Eine Urämie als klinisches Bild besteht normalerweise im Stadium IV der chronischen Niereninsuffizienz, deren Behandlung der Besserung der Urämie dient. Therapeutisch steht die Verbesserung der Nierenfunktion im Vordergrund. Bei chronischer Niereninsuffizienz kommen ACE-Hemmer, AT1-Antagonisten und andere Antihypertensiva wie Calciumantagonisten und Beta-Blocker zum Einsatz.
Die im Volksmund auch als „Blutwäsche“ bekannte und erstmals 1924 in Gießen erfolgreich von Georg Haas am Menschen[14] durchgeführte Dialyse (als Hämodialyse, Hämofiltration oder Peritonealdialyse[15]) stellt eine Therapieoption bei fortgeschrittener Niereninsuffizienz dar und wird am Kreatinin-Wert, an der Harnstoffkonzentration im Serum, am Serum-Kalium, -Calcium und -Phosphat und an den klinischen Symptomen festgemacht.

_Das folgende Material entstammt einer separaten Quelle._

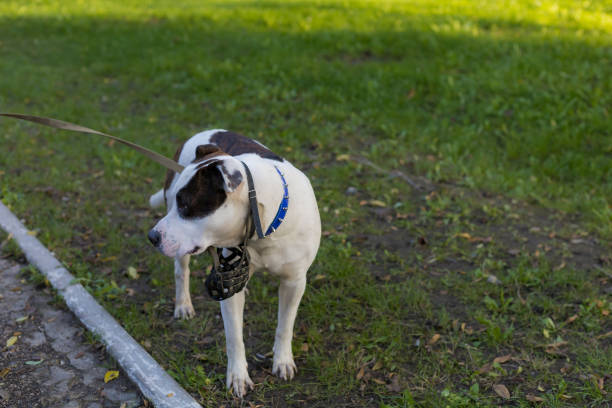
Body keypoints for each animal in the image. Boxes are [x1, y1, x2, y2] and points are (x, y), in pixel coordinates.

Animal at [146, 130, 322, 396]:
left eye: (185, 205)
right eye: (178, 202)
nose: (152, 236)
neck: (263, 228)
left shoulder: (294, 282)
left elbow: (285, 325)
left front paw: (282, 361)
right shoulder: (227, 281)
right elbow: (234, 336)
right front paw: (238, 376)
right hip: (181, 250)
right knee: (181, 271)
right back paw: (183, 304)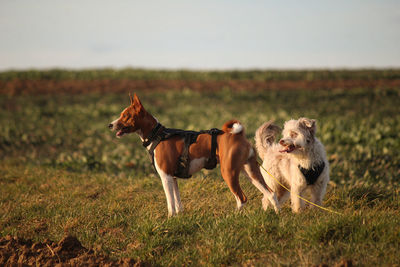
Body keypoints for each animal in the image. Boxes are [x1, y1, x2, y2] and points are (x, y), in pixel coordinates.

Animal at [108, 93, 280, 217]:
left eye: (126, 116)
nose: (109, 125)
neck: (157, 135)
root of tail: (239, 135)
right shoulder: (173, 178)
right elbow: (177, 202)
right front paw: (179, 217)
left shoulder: (165, 177)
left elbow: (170, 203)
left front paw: (170, 219)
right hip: (251, 172)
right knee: (271, 194)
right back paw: (277, 214)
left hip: (229, 173)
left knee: (242, 198)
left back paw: (234, 216)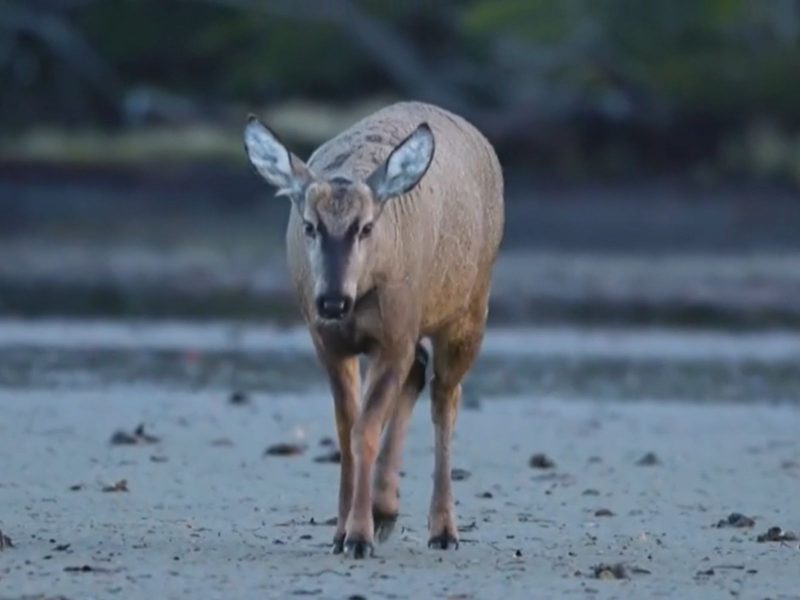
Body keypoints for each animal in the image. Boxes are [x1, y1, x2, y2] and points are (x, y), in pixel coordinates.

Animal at [245, 99, 506, 556]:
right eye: (310, 226)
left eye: (366, 227)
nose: (332, 300)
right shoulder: (328, 342)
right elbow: (347, 429)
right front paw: (343, 530)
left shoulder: (396, 332)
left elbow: (365, 428)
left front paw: (358, 536)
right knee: (418, 374)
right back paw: (386, 510)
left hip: (470, 309)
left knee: (446, 398)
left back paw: (443, 529)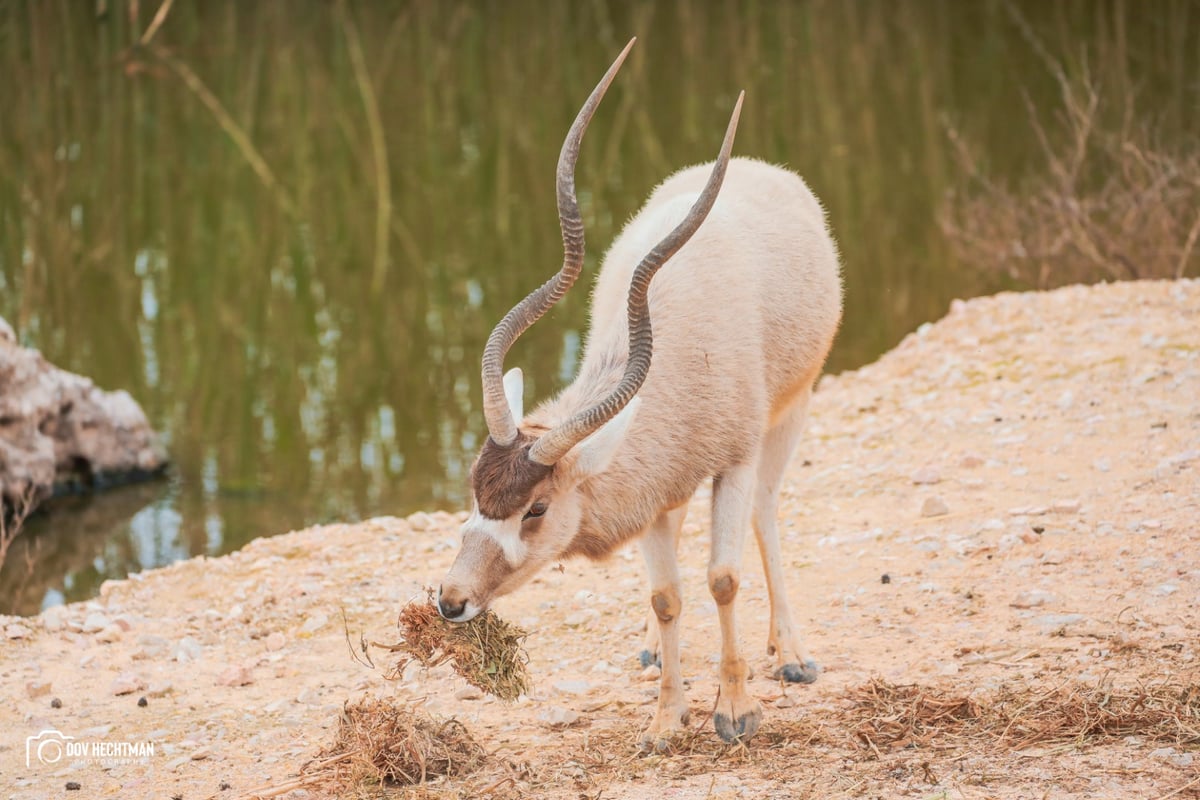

Zudem wurde bislang eine strenge Diät verschrieben, um z. B. eine zu hohe Protein-, Kalium- (durch Obstsäfte, Obst) und Phosphatzufuhr (durch Cola, Pizza) zu vermeiden. Aktuelle Studien stellen aber sowohl den Wert einer strengen Einschränkung der Proteinzufuhr[16] als auch den Wert einer phosphatarmen Diät[17] in Frage.
Bei der extrarenalen Urämie kommt als Alternative zur Nierenersatztherapie neben der Behandlung der Grundkrankheiten auch der Einsatz harntreibender Mittel (Diuretika) in Frage. Alle Diuretika verkleinern iatrogen die tubuläre Rückresorption und vergrößern so die Bildungsrate des Sekundärharns mit entsprechender Ausscheidung auch von Urämietoxinen.
Bei einer krankhaft vermehrten Bildung von Urämietoxinen muss versucht werden, diese Überproduktion durch eine entsprechende Diät, mit Medikamenten oder mit anderen Verfahren zu reduzieren.